> _What to produce_:
Print only the closing part of the entries. It starts at the line containing "24 Harrison, Humphrey" and includes the final line, exactly as written.
Segment Start: Given information
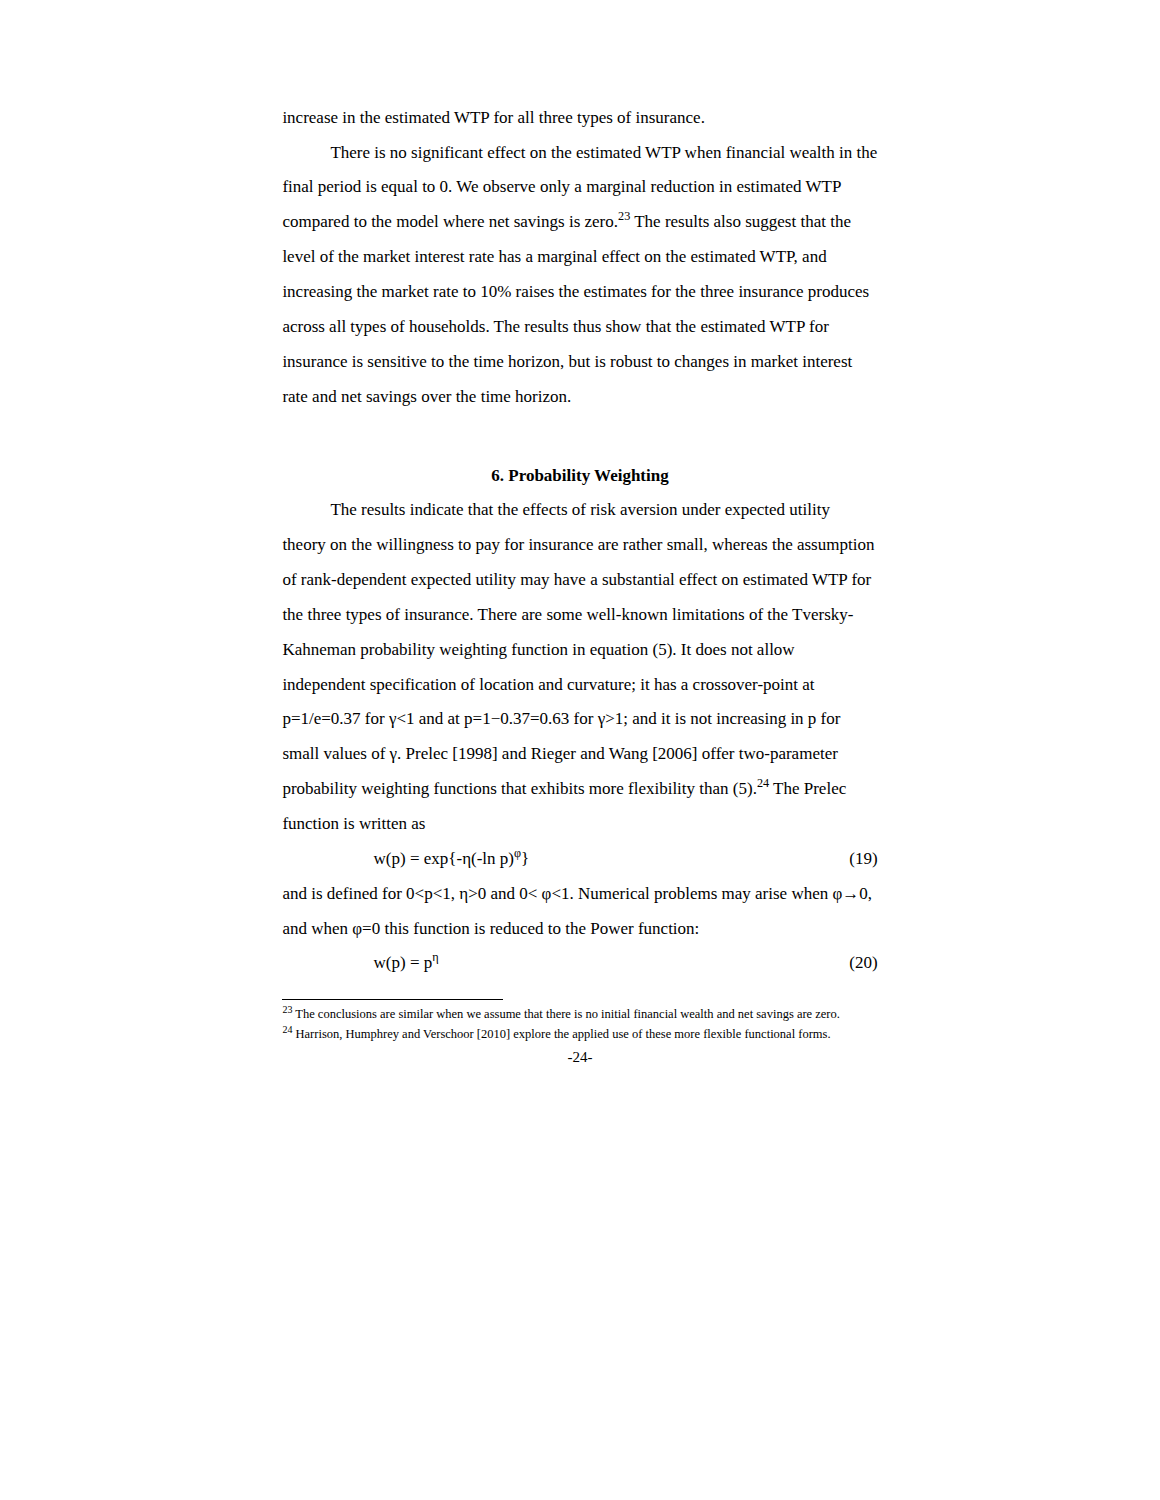increase in the estimated WTP for all three types of insurance.
There is no significant effect on the estimated WTP when financial wealth in the final period is equal to 0. We observe only a marginal reduction in estimated WTP compared to the model where net savings is zero.23 The results also suggest that the level of the market interest rate has a marginal effect on the estimated WTP, and increasing the market rate to 10% raises the estimates for the three insurance produces across all types of households. The results thus show that the estimated WTP for insurance is sensitive to the time horizon, but is robust to changes in market interest rate and net savings over the time horizon.
6. Probability Weighting
The results indicate that the effects of risk aversion under expected utility theory on the willingness to pay for insurance are rather small, whereas the assumption of rank-dependent expected utility may have a substantial effect on estimated WTP for the three types of insurance. There are some well-known limitations of the Tversky-Kahneman probability weighting function in equation (5). It does not allow independent specification of location and curvature; it has a crossover-point at p=1/e=0.37 for γ<1 and at p=1−0.37=0.63 for γ>1; and it is not increasing in p for small values of γ. Prelec [1998] and Rieger and Wang [2006] offer two-parameter probability weighting functions that exhibits more flexibility than (5).24 The Prelec function is written as
w(p) = exp{-η(-ln p)φ}(19)
and is defined for 0<p<1, η>0 and 0< φ<1. Numerical problems may arise when φ→0, and when φ=0 this function is reduced to the Power function:
w(p) = pη(20)
23 The conclusions are similar when we assume that there is no initial financial wealth and net savings are zero.
24 Harrison, Humphrey and Verschoor [2010] explore the applied use of these more flexible functional forms.
-24-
Segment End: Given information
> _The answer_:
24 Harrison, Humphrey and Verschoor [2010] explore the applied use of these more flexible functional forms.
-24-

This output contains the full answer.